* _Provided text_:
>> Start

This idea of the holographic universe is not new, but physicists at Fermilab are now designing an experiment to test the idea. Fermilab particle astrophysicist Craig Hogan and others are building a holographic interferometer, or “holometer,” in an attempt to detect the noise inherent in spacetime, which would reveal the ultimate maximum frequency limit imposed by nature.
As Hogan explains in a recent issue of Fermilab’s symmetry magazine, the holometer will be “the most sensitive measurement ever made of spacetime itself.” Hogan and others have already built a one-meter-long prototype of the instrument. They have just begun building the entire 40-meter-long holometer and plan to start collecting data next year.
The holometer consists of two completely separate interferometers positioned on top of one other. In each interferometer, a light beam is split into two different parts that travel in different directions. After bouncing off a mirror, the light beams are brought back together where the difference in their phases is measured. Even the smallest vibration will interfere with the light’s frequency during its travels and cause the two light beams to be out of sync.

>> End

* _Listing_:

>> Start

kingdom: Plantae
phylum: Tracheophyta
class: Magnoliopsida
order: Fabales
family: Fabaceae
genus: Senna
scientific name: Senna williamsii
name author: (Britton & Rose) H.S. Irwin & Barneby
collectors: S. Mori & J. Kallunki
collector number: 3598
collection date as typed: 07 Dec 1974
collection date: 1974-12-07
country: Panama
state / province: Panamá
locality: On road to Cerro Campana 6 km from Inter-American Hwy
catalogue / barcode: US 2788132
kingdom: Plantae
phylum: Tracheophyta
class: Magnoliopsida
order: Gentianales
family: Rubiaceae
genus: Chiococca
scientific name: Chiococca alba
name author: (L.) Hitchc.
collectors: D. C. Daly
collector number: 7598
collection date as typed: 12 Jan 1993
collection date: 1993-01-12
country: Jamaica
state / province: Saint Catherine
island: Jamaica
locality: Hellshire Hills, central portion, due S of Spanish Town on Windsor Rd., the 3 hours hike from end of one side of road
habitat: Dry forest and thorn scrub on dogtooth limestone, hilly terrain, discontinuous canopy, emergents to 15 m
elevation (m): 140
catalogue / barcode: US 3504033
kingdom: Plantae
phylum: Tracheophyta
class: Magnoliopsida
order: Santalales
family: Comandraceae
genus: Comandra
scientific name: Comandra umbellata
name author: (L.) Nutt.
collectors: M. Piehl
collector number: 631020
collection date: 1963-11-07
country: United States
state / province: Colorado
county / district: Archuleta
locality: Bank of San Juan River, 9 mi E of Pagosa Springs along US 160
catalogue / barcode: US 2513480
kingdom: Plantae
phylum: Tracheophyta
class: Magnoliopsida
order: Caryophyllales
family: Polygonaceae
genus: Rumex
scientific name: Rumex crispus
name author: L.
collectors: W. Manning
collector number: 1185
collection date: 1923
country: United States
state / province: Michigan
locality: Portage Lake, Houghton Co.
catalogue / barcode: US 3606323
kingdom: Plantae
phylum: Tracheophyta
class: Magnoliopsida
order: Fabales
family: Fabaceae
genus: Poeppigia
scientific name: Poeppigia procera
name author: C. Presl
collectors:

>> End

* _Task requirements_:
1. From the holometer passage, quote the part between "The holometer consists" and "out of sync.", inclusive.
2. According to the holometer passage, how long is the prototype that Hogan and others have already built?
3. Carry on the passage about the holometer from the point where it stops.

* _Replies_:
1.
The holometer consists of two completely separate interferometers positioned on top of one other. In each interferometer, a light beam is split into two different parts that travel in different directions. After bouncing off a mirror, the light beams are brought back together where the difference in their phases is measured. Even the smallest vibration will interfere with the light’s frequency during its travels and cause the two light beams to be out of sync.

2. The prototype is one meter long.

3.
While interferometers have been used for more than 100 years, the key to the holometer is achieving extreme precision at high frequencies. The scientists say that the holometer will be seven orders of magnitude more precise than any atomic clock in existence over very short time intervals. By having two interferometers, the researchers can compare them to confirm measurements. In addition, the scientists are making sure that any vibration that is detected isn’t coming from the holometer itself. They will arrange sensors outside the holometer to detect normal vibrations, and then cancel these vibrations by shaking the mirrors at the same frequency.
After taking these precautions, any detected high-frequency noise could be the jitter of spacetime itself, or “holographic noise.” The noise is expected to have a frequency of a million cycles per second, which is a thousand times higher than what the human ear can hear, noted Fermilab experimental physicist Aaron Chou. If the experiment does find this holographic noise, it would be the first glimpse beyond our three-dimensional illusion and into the universe’s true two-dimensional nature at the Planck scale.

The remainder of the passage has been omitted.